What the task asks: Repeat the records below exactly. Omit the pictures.

Items listed in a dataset
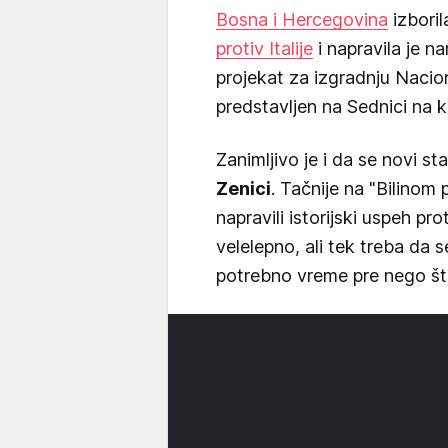
Bosna i Hercegovina
izboril
protiv Italije
i napravila je na
projekat za izgradnju Nacio
predstavljen na Sednici na ko
Zanimljivo je i da se novi s
Zenici
. Tačnije na "Bilinom
napravili istorijski uspeh pr
velelepno, ali tek treba da 
potrebno vreme pre nego št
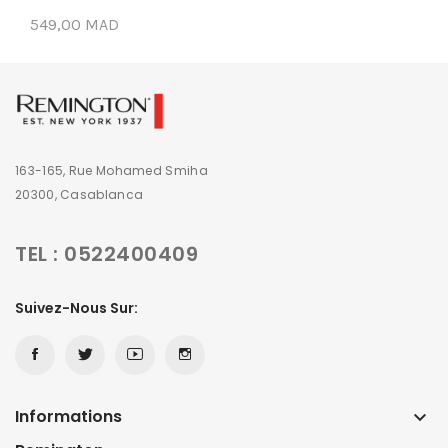
549,00 MAD
163-165, Rue Mohamed Smiha
20300, Casablanca
TEL : 0522400409
Suivez-Nous Sur:
Informations
keyboard_arrow_down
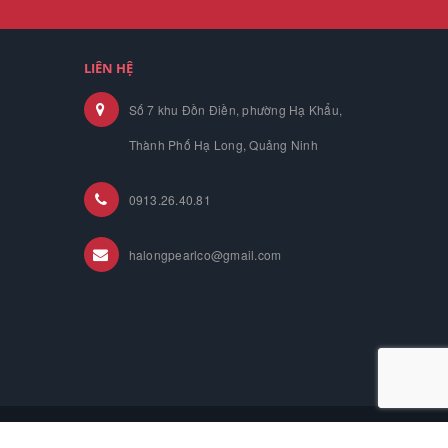
LIÊN HỆ
Số 7 khu Đồn Điền, phường Hạ Khẩu,
Thành Phố Hạ Long, Quảng Ninh
0913.26.40.81
halongpearlco@gmail.com
ome
About us
Product
News
Contact Us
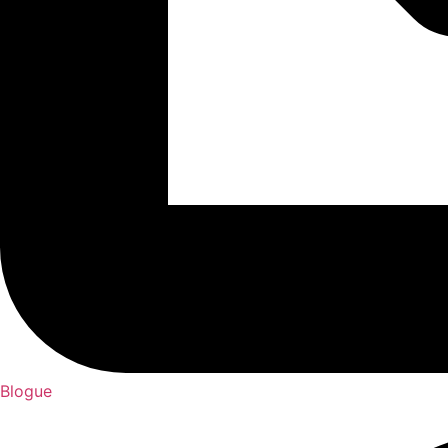
Blogue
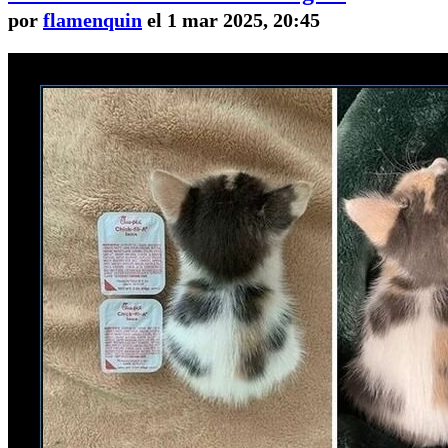
por
flamenquin
el 1 mar 2025, 20:45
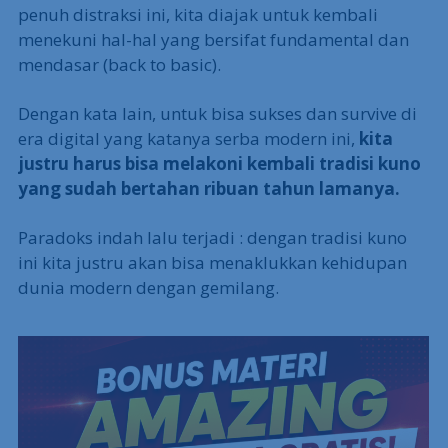
penuh distraksi ini, kita diajak untuk kembali
menekuni hal-hal yang bersifat fundamental dan
mendasar (back to basic).
Dengan kata lain, untuk bisa sukses dan survive di
era digital yang katanya serba modern ini,
kita
justru harus bisa melakoni kembali tradisi kuno
yang sudah bertahan ribuan tahun lamanya.
Paradoks indah lalu terjadi : dengan tradisi kuno
ini kita justru akan bisa menaklukkan kehidupan
dunia modern dengan gemilang.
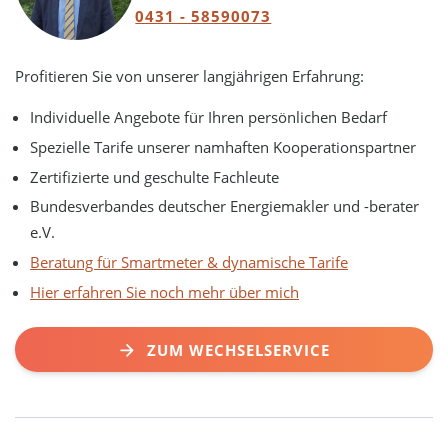
0431 - 58590073
Profitieren Sie von unserer langjährigen Erfahrung:
Individuelle Angebote für Ihren persönlichen Bedarf
Spezielle Tarife unserer namhaften Kooperationspartner
Zertifizierte und geschulte Fachleute
Bundesverbandes deutscher Energiemakler und -berater
e.V.
Beratung für Smartmeter & dynamische Tarife
Hier erfahren Sie noch mehr über mich
ZUM WECHSELSERVICE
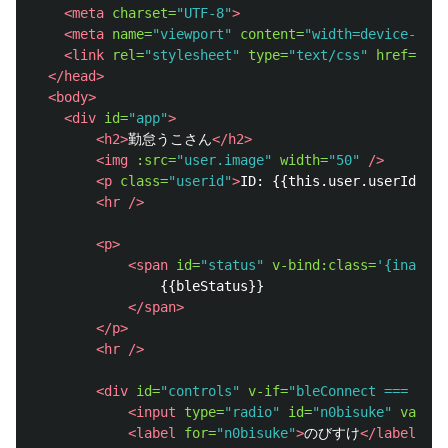
<meta
charset=
"UTF-8"
>
<meta
name=
"viewport"
content=
"width=device-widt
<link
rel=
"stylesheet"
type=
"text/css"
href=
"lif
</head>
<body>
<div
id=
"app"
>
<h2>
勤怠うこさん
</h2>
<img
:src=
"user.image"
width=
"50"
/>
<p
class=
"userid"
>
ID: {{this.user.userId}}
</
<hr
/>
<p>
<span
id=
"status"
v-bind:class=
'{inactiv
                {{bleStatus}}

</span>
</p>
<hr
/>
<div
id=
"controls"
v-if=
"bleConnect === true
<input
type=
"radio"
id=
"n0bisuke"
value=
<label
for=
"n0bisuke"
>
のびすけ
</label>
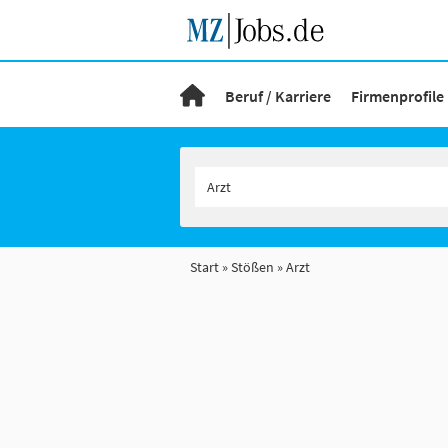
Beruf / Karriere
Firmenprofile
Start
Stößen
Arzt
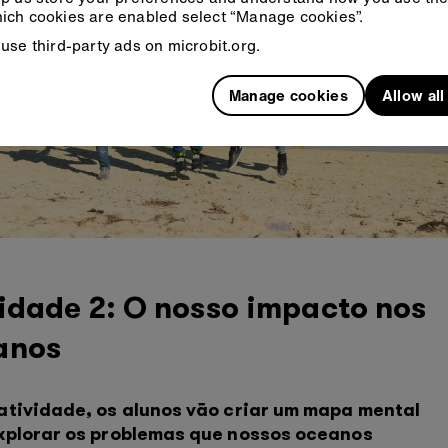
ich cookies are enabled select “Manage cookies”.
use third-party ads on microbit.org.
Manage cookies
Allow al
idade 2: O nosso impacto nos
anos
atividade, os alunos vão criar um mapa mental
xplorar os problemas que nossos oceanos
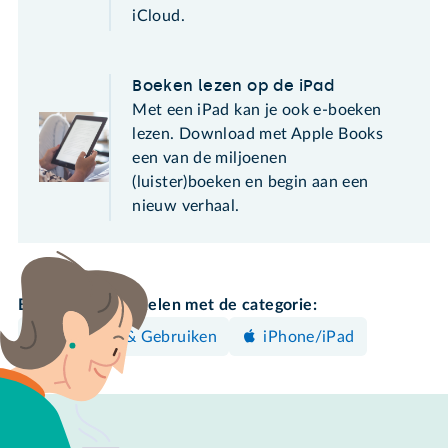
iCloud.
Boeken lezen op de iPad
Met een iPad kan je ook e-boeken
lezen. Download met Apple Books
een van de miljoenen
(luister)boeken en begin aan een
nieuw verhaal.
Bekijk meer artikelen met de categorie:
Bedienen & Gebruiken
iPhone/iPad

Response area:
Bosna i Hercegovina
izboril
protiv Italije
i napravila je na
projekat za izgradnju Nacio
predstavljen na Sednici na ko
Zanimljivo je i da se novi s
Zenici
. Tačnije na "Bilinom
napravili istorijski uspeh pr
velelepno, ali tek treba da 
potrebno vreme pre nego št
549,00 MAD
163-165, Rue Mohamed Smiha
20300, Casablanca
TEL : 0522400409
Suivez-Nous Sur:
Informations
keyboard_arrow_down
LIÊN HỆ
Số 7 khu Đồn Điền, phường Hạ Khẩu,
Thành Phố Hạ Long, Quảng Ninh
0913.26.40.81
halongpearlco@gmail.com
ome
About us
Product
News
Contact Us
Blogue
por
flamenquin
el 1 mar 2025, 20:45
penuh distraksi ini, kita diajak untuk kembali
menekuni hal-hal yang bersifat fundamental dan
mendasar (back to basic).
Dengan kata lain, untuk bisa sukses dan survive di
era digital yang katanya serba modern ini,
kita
justru harus bisa melakoni kembali tradisi kuno
yang sudah bertahan ribuan tahun lamanya.
Paradoks indah lalu terjadi : dengan tradisi kuno
ini kita justru akan bisa menaklukkan kehidupan
dunia modern dengan gemilang.
0431 - 58590073
Profitieren Sie von unserer langjährigen Erfahrung:
Individuelle Angebote für Ihren persönlichen Bedarf
Spezielle Tarife unserer namhaften Kooperationspartner
Zertifizierte und geschulte Fachleute
Bundesverbandes deutscher Energiemakler und -berater
e.V.
Beratung für Smartmeter & dynamische Tarife
Hier erfahren Sie noch mehr über mich
ZUM WECHSELSERVICE
<meta
charset=
"UTF-8"
>
<meta
name=
"viewport"
content=
"width=device-widt
<link
rel=
"stylesheet"
type=
"text/css"
href=
"lif
</head>
<body>
<div
id=
"app"
>
<h2>
勤怠うこさん
</h2>
<img
:src=
"user.image"
width=
"50"
/>
<p
class=
"userid"
>
ID: {{this.user.userId}}
</
<hr
/>
<p>
<span
id=
"status"
v-bind:class=
'{inactiv
                {{bleStatus}}

</span>
</p>
<hr
/>
<div
id=
"controls"
v-if=
"bleConnect === true
<input
type=
"radio"
id=
"n0bisuke"
value=
<label
for=
"n0bisuke"
>
のびすけ
</label>
Beruf / Karriere
Firmenprofile
Start
Stößen
Arzt
ich cookies are enabled select “Manage cookies”.
use third-party ads on microbit.org.
Manage cookies
Allow al
idade 2: O nosso impacto nos
anos
atividade, os alunos vão criar um mapa mental
xplorar os problemas que nossos oceanos
iCloud.
Boeken lezen op de iPad
Met een iPad kan je ook e-boeken
lezen. Download met Apple Books
een van de miljoenen
(luister)boeken en begin aan een
nieuw verhaal.
Bekijk meer artikelen met de categorie:
Bedienen & Gebruiken
iPhone/iPad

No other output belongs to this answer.